# THE DARKEST HOUR (2D Blu-ray; Summit Entertainment)



## Osage_Winter (Apr 8, 2010)

*Studio: Summit Entertainment
Disc/Transfer Specifications: 1080p High Definition; 2.40:1 (Original Aspect Ratio 2.39:1); Region 1 (U.S.) Release Tested
Video Codec: MPEG-4 MVC
MPAA Rating: PG-13
Tested Audio Track: English DTS-HD Master Audio 5.1
Director: Chris Gorak
Starring Cast: Emile Hirsch, Olivia Thirlby, Max Minghella, Rachael Taylor



PLOT ANALYSIS:*

I honestly didn’t expect much going into this, but …was _The Darkest Hour_ just terrible. In a genre that seems to have been defined by films such as _Cloverfield_ – that is, gathering a pack of twenty-somethings we really couldn’t care less about anyway and watching them succumb to “alien” attacks in different cities as they struggle to remain conscious enough to make it to their next Starbucks powwow – this has to be one of the worst, most mindless and rushed-to-screen examples to come out of late. Admittingly, I wanted to see this when it was released for the Christmas/New Year holiday season, as the clip depicting the German Shepherd and others being “blasted away” by an unseen energy ribbon of some kind just outside the Kremlin in Russia indeed seemed intriguing (not that I particularly enjoyed watching the dog disappear being the animal lover that I am – but the way I saw it, at least he wasn’t “harmed” or “injured” in any other sort of way).

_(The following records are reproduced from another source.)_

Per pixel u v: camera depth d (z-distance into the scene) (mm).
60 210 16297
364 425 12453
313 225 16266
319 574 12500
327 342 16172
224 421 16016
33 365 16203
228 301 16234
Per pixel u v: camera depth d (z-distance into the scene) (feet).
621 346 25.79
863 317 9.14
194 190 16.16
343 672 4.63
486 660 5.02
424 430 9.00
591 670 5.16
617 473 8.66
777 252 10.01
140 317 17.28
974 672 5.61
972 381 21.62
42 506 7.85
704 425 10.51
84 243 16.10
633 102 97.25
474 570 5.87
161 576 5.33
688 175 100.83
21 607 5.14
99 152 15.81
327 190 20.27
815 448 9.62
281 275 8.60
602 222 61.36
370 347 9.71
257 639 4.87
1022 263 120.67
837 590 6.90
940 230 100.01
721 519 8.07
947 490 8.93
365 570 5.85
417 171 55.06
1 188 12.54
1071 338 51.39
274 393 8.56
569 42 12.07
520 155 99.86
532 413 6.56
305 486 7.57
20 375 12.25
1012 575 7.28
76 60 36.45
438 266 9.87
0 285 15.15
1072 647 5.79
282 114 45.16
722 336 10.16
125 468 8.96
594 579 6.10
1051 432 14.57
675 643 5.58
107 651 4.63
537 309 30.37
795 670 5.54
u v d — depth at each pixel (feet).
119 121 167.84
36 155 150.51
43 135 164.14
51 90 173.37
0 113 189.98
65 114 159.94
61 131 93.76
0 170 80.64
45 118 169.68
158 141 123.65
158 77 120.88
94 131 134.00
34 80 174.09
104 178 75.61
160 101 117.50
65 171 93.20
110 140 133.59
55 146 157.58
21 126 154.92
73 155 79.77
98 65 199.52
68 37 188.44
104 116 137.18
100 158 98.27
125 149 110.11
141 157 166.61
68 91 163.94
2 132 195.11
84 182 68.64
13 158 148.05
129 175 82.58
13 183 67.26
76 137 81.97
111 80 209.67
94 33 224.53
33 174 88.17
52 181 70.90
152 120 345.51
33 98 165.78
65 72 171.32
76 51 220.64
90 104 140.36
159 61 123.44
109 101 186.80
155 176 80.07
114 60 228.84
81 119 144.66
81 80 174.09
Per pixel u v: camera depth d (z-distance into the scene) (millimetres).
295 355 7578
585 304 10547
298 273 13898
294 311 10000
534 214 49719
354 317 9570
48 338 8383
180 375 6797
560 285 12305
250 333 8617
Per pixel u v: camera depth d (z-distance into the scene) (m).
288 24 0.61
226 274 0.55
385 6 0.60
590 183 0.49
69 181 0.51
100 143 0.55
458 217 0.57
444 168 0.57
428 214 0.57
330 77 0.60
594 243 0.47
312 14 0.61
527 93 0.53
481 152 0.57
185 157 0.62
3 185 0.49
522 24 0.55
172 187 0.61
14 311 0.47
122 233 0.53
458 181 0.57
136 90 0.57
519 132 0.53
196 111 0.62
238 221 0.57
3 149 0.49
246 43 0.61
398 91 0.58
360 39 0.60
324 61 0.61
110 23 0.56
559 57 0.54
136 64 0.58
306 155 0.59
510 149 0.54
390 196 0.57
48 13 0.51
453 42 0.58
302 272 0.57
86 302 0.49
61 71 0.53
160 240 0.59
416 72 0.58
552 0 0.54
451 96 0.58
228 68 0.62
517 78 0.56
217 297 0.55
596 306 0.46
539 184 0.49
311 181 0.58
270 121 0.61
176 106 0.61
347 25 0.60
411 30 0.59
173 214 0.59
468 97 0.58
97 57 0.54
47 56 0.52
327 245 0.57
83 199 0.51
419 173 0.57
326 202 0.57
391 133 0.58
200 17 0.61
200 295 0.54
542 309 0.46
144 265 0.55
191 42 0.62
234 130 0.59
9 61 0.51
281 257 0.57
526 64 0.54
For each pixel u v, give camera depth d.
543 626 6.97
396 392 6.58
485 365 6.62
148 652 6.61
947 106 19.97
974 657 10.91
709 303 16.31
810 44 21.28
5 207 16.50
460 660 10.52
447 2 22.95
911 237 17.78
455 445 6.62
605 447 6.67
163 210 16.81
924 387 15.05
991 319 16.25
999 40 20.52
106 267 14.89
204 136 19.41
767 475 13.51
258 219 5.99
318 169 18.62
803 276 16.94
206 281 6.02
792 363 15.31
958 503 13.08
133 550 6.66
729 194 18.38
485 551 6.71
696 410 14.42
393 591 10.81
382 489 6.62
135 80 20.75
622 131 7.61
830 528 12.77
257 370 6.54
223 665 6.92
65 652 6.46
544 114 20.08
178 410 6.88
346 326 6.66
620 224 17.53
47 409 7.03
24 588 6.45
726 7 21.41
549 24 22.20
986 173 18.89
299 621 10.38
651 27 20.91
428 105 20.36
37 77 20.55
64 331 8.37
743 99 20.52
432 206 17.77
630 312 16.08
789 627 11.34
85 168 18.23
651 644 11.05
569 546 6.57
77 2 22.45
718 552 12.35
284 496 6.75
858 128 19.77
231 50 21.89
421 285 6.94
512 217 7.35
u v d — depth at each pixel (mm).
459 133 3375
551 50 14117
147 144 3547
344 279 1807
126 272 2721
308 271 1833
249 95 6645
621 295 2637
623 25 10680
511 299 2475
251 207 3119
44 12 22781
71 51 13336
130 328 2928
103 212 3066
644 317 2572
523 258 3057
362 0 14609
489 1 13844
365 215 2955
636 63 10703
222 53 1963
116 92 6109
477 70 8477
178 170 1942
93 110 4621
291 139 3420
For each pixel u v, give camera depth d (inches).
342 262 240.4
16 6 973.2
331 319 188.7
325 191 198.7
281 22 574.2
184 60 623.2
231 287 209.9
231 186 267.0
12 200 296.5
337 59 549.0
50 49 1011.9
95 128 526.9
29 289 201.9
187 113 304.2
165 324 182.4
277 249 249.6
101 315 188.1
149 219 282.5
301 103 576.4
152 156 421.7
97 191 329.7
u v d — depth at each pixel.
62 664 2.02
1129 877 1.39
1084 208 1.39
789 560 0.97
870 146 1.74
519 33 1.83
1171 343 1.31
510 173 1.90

But, alas, like just about every other film I want to see theatrically, because of my ridiculously busy schedule, I missed it, forcing me to fall back on the possibility of receiving this title from my editor to review on either DVD or Blu-ray.

Popping in the Blu-ray Disc release of _The Darkest Hour_ last night, courtesy of the press folks at Summit Entertainment, I was glad we didn’t endure this steaming pile of horse dung in theaters amidst overpriced greasy popcorn buckets and idiots iTexting on their phones, or whatever it is these young morons do today to distract and ultimately annoy the adult population in locales such as restaurants and theaters; joining the ranks of the aforementioned _Cloverfield_ and other alien attack potboilers as of late such as _Skyline_ and _Battle: Los Angeles_, Chris Gorak’s _The Darkest Hour_ takes a slightly different approach to this genre and replaces large, physical alien beings and ships with those that take the form of electric energy ribbons of some kind – the notion is ridiculous and almost laughable, reminding me very much of that little tongue-in-cheek horror flick _Ghost in the Machine_, in which a killer made his way through electric currents to torment and kill his victims in creative, interesting and sometimes downright gruesome ways (who can forget the microwave “skin boiling” scene?). But at least _Ghost in the Machine_ had cute blonde babysitters showing their "assets" to the young kids they’re watching plus some crafty gore sequences – _The Darkest Hour_ had no such benefit in its corner. Instead, we get a group of, for the most part, nobody’s, set amidst the backdrop – for whatever reason – of Moscow, fending off invisible “attacks” by “alien energy” waves that alert their attackers of their presence by turning on lamps and light bulbs. You think I’m kidding? I’m not.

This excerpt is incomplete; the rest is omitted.